_ “We’re all going to end up dead and gone…”_
‘Hands’ is just one track on Tunng’s third album, and second for the Full Time Hobby label, which skirts around subject matter most horrid in a fashion that feels paradoxically perfect. Gentle and steady, Good Arrows reveals itself via a series of vignettes, a procession of stripped layers, each another insight into the collective mindset of an outfit tied to folk traditions archaic but progressive enough compositionally to cut it with the movers and shakers of the most contemporary maverick circles. It’s an album sufficiently laced with despair to render the not-committed listener uncomfortable; delve deeper, though, to where the darkness makes way for an eerie underworld glow, and the record’s beauty emerges.
With little in the way of bleeps and beats present, the previous albatross about the band’s neck that was the ‘folktronica’ tag – trademarked by Four Tet circa Rounds by our reckoning – has been lifted clean and clear from view; instead, a measured sparseness characterises Good Arrows, the gaps in sound giving the strums and clicks about the nothingness room to breath and evolve, to creep stealthily into the synapses with silken poise. Never rushed, the album runs to a curt and tidy 43 minutes and 11 tracks; it’s a snapshot of a group forever moving onwards, taking cues from the past to progress to a plateau of creativity rare in the folk field. ‘King’ and ‘Bullets’ (all song titles are single-worded) echo the melancholic overtones of the opening quote, but while the lyrics of Good Arrows could be interpreted as the musing of a manic depressive, there’s a glee in the make-up of these songs that permeates any lingering suggestion of doom and gloom. ‘Bullets’ may speak of the spilling of blood and guts, but set to a jaunty back-beat it’s quite the toe-tapper.

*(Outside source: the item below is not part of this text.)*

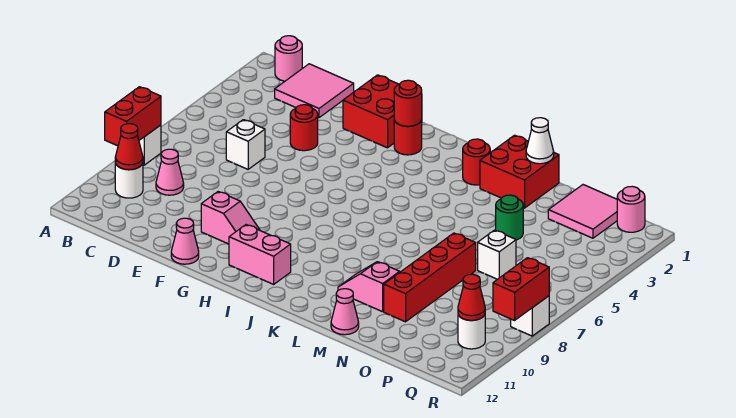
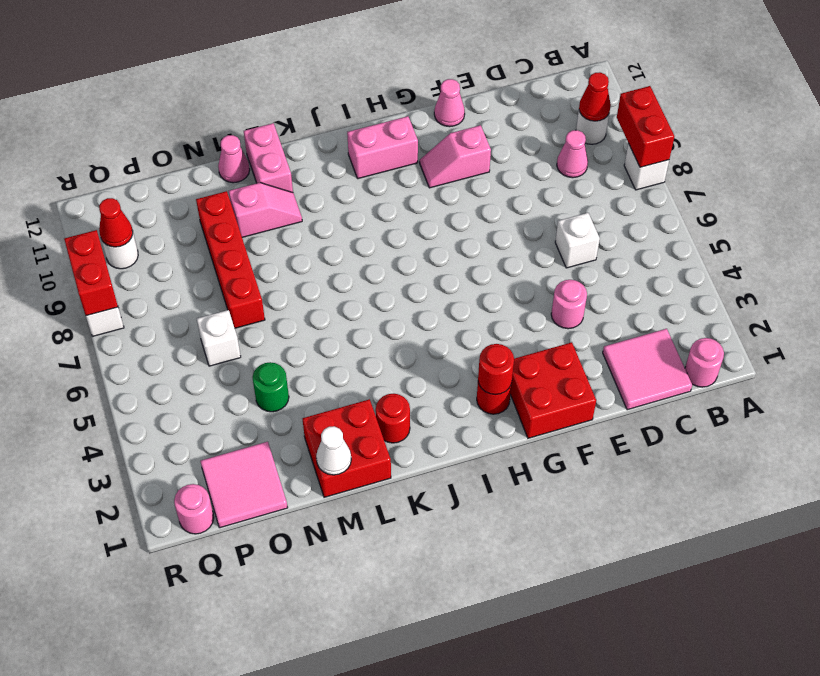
red round brick E4 level 1 -> pink round brick E4 level 1
none -> pink brick L11:L12 level 1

As _‘Cans’ trickles to an end, and in doing so closes the album, laughter can be heard beneath the chiming of a church bell; chatter and merriment, the socialising of many for a sole cause. It’s an almost celebratory climax, and one that sees the listener home with a smile intact. Go round again and the same demons emerge; look closer, though, and you’ll notice that they, too, are grinning wickedly.
Dead and gone? Sure, eventually. But from the point of view of sparkling creativity, Tunng are far from a faded force, and Good Arrows can only further their already blossoming reputation as a domestic act to cherish.